Sur le tard de l’après-midi, je perçois le bruit de la coque frottant le sable d’une crique peu profonde. L’accostage est rendu difficile par les bois morts qui traînent un peu partout, en encombrant les abords de la berge. Nous taillons rapidement une piste étroite mais suffisante pour nous ouvrir un passage jusqu’à une sorte de clairière immense qui creuse la forêt.

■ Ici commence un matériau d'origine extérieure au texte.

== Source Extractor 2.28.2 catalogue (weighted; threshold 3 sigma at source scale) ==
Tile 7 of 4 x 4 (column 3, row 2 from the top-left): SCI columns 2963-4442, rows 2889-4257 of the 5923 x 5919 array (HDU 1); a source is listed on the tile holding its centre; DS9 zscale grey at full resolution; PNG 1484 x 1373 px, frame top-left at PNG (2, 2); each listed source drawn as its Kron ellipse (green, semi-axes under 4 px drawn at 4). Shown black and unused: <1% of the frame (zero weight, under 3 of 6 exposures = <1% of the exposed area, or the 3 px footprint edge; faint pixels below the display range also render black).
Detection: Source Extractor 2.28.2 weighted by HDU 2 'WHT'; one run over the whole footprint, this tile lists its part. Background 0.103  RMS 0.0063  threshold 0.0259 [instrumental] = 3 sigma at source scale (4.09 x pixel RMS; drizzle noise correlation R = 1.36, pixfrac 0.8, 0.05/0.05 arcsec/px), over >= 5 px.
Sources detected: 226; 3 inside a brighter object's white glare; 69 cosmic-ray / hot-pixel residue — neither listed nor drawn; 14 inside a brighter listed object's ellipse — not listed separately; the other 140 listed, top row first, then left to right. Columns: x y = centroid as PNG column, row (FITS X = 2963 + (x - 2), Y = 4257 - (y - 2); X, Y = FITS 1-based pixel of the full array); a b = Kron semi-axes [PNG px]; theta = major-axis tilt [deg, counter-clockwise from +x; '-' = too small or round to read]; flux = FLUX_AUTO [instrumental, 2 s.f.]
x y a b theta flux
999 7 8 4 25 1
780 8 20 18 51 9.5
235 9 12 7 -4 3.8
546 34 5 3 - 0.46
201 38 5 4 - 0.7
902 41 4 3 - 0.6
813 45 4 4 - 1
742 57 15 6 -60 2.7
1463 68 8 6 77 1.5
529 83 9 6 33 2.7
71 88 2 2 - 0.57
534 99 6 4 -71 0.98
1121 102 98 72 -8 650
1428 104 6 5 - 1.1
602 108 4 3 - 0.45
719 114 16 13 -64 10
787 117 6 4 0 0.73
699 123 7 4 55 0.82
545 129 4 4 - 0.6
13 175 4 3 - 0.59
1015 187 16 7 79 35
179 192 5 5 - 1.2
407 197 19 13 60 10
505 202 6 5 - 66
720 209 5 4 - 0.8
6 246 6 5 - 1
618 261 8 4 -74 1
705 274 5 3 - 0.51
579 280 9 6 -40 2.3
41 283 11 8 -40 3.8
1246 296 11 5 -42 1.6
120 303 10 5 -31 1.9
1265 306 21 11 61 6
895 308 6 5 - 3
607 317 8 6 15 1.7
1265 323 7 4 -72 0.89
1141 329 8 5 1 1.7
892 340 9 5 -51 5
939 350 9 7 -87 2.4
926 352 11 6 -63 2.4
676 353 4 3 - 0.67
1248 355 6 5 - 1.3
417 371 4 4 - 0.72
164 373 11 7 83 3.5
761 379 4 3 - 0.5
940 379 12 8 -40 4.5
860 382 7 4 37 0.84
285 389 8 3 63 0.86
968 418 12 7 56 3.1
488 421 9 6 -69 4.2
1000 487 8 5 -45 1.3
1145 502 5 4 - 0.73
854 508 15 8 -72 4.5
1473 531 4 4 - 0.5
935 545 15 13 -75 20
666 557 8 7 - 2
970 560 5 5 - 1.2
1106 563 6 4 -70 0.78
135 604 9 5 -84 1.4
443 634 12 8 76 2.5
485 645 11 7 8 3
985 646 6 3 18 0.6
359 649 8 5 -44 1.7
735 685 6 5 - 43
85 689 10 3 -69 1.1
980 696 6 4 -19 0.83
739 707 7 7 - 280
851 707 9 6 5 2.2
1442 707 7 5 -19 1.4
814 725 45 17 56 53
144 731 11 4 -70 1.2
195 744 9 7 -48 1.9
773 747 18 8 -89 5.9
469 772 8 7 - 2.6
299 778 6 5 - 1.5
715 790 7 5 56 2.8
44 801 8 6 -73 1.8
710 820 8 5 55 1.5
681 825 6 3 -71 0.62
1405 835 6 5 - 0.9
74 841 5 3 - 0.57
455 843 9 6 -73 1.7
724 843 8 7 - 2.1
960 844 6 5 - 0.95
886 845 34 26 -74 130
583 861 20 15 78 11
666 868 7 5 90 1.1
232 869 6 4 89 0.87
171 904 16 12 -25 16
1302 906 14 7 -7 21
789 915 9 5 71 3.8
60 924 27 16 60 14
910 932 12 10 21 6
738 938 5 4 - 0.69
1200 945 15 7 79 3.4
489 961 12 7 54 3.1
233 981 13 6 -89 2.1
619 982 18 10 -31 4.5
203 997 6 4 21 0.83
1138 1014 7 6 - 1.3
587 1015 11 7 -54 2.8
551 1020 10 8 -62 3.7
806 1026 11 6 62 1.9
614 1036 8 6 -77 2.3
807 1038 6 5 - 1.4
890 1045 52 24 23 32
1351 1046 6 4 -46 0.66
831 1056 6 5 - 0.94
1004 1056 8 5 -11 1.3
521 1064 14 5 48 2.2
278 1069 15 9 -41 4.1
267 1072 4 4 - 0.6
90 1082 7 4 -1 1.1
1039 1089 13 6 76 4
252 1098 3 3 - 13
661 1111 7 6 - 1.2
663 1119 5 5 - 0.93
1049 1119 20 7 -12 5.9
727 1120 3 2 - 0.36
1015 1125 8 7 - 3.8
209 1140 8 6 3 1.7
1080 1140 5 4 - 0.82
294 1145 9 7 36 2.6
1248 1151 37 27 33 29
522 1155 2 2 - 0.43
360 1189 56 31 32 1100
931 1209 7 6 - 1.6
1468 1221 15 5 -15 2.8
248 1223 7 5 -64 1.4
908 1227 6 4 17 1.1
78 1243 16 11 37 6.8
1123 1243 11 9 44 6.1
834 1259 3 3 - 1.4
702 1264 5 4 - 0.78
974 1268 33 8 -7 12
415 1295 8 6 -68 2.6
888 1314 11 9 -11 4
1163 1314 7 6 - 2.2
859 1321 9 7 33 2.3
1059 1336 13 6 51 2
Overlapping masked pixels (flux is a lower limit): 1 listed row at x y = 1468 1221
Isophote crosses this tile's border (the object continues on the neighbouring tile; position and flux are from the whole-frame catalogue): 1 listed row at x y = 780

Il n’y a plus de moustiques maintenant.

Je respire.

Pas longtemps. Il y a des mouches. Par milliers.

Sur la figure, les claques reprennent. On les écrase par gros paquets verdâtres et sanguinolents.

Il y a partout des lianes très grosses et vrillées qui pendent et forment une vaste toile d’araignée.

J’essaie de m’accrocher à l’une d’entre elles. Elle cède sous mon poids et je me retrouve par terre, écrasé sous une masse d’humus et de bois mort, soudain rendu sceptique quant aux exploits de Tarzan qui captiva mon enfance.

Caisses et sacs sont rapidement déchargés sur la berge, puis entassés au centre de la clairière. Les hamacs sont tendus, les moustiquaires semblent planer dans la masse sombre de la forêt. D’un seul coup, c’est la nuit. Alors, un feu rassemble les hommes qui mastiquent en silence quelques poignées de farine de manioc et une lamelle de viande sèche.